Меня поразили и другие композиции: «Брови и глаза моей жены», «Волосы моей жены». «Мои соперники» — здесь было несколько сюжетов. Корыто с бельем. Кухонная плита. Женщина на тахте с книгой в руках. Она же — за роялем. Она же у телефона. Она же сидит, смотрит телевизор.
Боже, но я же знаю, что она умерла…
Одинокая женщина, старая дева, в «родительскую субботу» ходит по сельскому кладбищу, на котором и могилы-то нет родной, и на те позабытые, что травой заросли, крошит яйца и хлеб, поминает всех тех, кого не было в ее жизни и нет, и не будет уже никогда. Ни друзей. Ни родных. Ни знакомых…
Обычно еще днем эта женщина звонила мужу на работу и спрашивала, чего приготовить на ужин. А он отвечал:
— Что полегче.
— Это как понимать?
— Ну, как? Понимай в прямом смысле слова.
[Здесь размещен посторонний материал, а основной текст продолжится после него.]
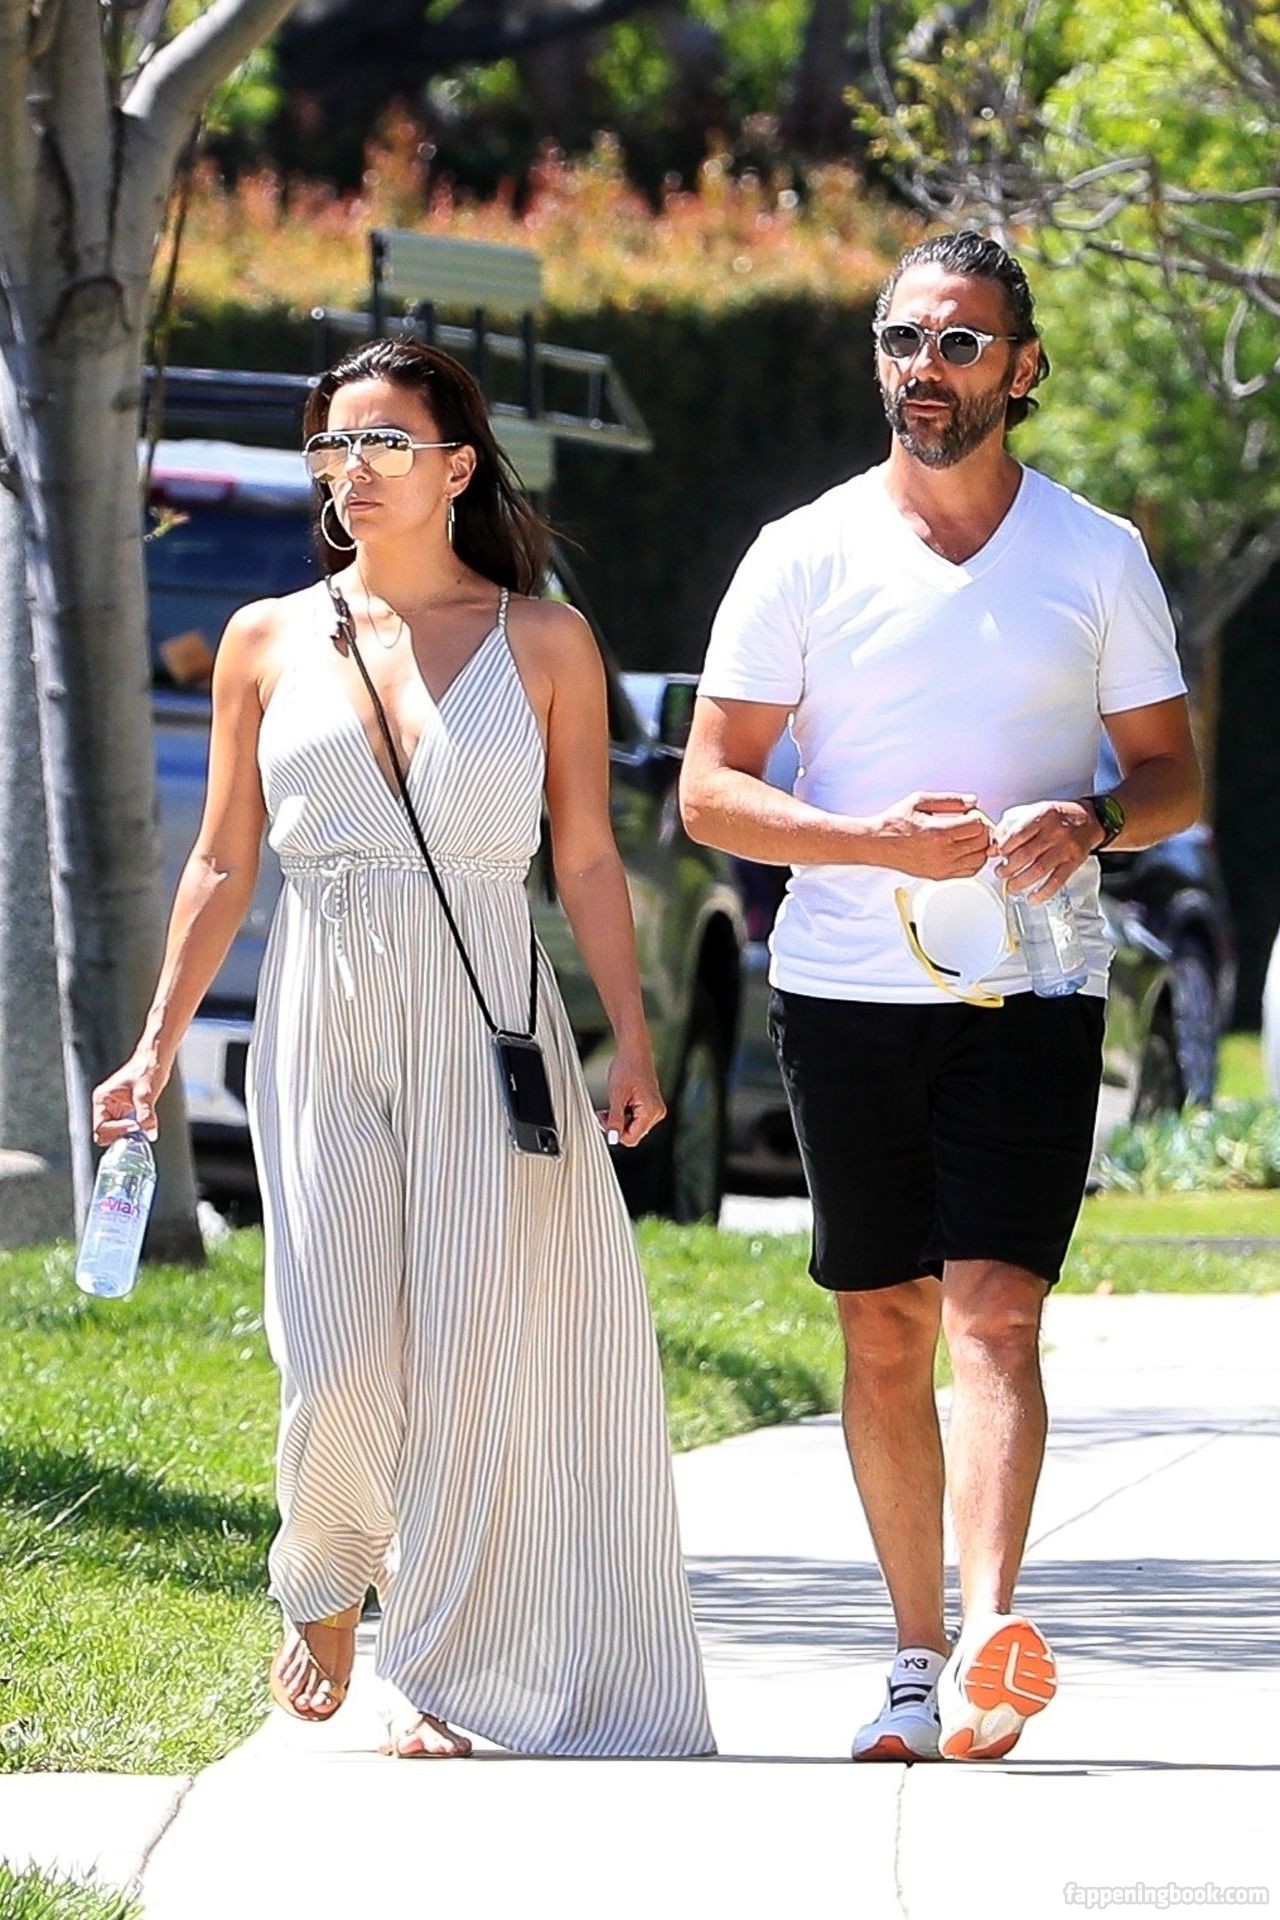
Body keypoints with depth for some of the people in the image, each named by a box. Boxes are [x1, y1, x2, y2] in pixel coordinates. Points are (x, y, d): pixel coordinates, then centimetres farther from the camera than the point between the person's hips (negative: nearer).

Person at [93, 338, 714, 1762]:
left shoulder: (542, 642, 5)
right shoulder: (268, 643, 8)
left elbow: (588, 859, 5)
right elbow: (222, 865, 12)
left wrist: (633, 1039, -3)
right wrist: (157, 1047, 8)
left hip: (489, 1026, -1)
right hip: (324, 1025, 1)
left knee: (476, 1348, -5)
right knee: (338, 1360, -7)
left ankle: (437, 1667, 7)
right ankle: (322, 1596, 21)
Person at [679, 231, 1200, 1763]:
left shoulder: (1099, 557, 5)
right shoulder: (805, 555, 3)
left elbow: (1174, 776, 10)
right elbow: (711, 788, 1)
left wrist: (1093, 823, -14)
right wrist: (879, 841, -15)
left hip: (1032, 994, -1)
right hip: (846, 990, 1)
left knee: (994, 1308, -15)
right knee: (884, 1330, 5)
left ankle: (991, 1636, -28)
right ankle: (917, 1661, 13)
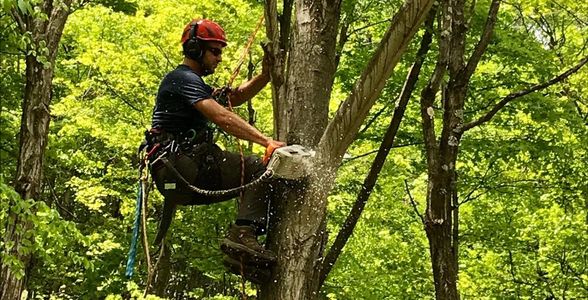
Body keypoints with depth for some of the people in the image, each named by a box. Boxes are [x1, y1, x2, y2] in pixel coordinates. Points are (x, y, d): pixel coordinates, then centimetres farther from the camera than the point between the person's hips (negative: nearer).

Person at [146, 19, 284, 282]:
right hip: (180, 165, -10)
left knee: (252, 182, 13)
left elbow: (236, 97, 28)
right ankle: (243, 236, -33)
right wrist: (268, 142, -25)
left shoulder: (194, 83, 27)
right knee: (260, 170, -18)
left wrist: (266, 75, 10)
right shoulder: (183, 79, -7)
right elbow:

Легкая пища — это та, которую легко достать, тяжелая — та, которую достать трудно. Так вот, готовь то, что полегче.
Жена обижалась и делала наоборот. Она ездила через всю Москву в какие-то магазины, к каким-то знакомым, доставала «заморскую» икру, севрюгу горячего копчения, языки, белые маринованные грибы, жирнейшего палтуса, шпиговала утку, отваривала с укропом раковые шейки, — вообще уже чудо из чудес — и все к приходу мужа складывала в холодильник. Но так там оно и оставалось. И лежало подолгу-подолгу. А муж ел степняцкий пшенный кулеш, отварную картошку, пил холодное молоко. Вот и все, что его привлекало. Еще чай с черным хлебом. Еще щи из кислой капусты. Ну, как праздник — лимонный квасок.
Вот вам и «полегче». Степной кулеш… Вы сумеете его приготовить?
Никогда не говорите бездарному литератору, что он бездарен. Говорите, что на нем плохо сшитое платье, что он сегодня «не в лице», что у него очень неровный, вспыльчивый характер и т. д. Но не говорите, пожалуйста, что ему просто надо заниматься не литературой, а каким-нибудь другим делом. Тут же, в этот же миг, как только вы скажете это, вы нажили себе врага на всю жизнь, — и двадцать, и тридцать лет дружбы окажутся перечеркнутыми за одну только стародавнюю, выстраданную свою мысль, высказанную вслух!
По-моему, нет ничего красивее хлебного поля, тропинки во ржи и застывших, чуть дремлющих в солнечном мареве сосен и елей, окаймляющих горизонт. Где я только ни ездила, чего ни видала, какой красоты — от Фудзиямы до серой, пенистой Эльбы в мае месяце, — а увижу тропинку во ржи, и все во мне вздрагивает от щемящего душу счастья, до слез, — словно пыльная эта тропинка и есть моя главная, основная и единственная родина.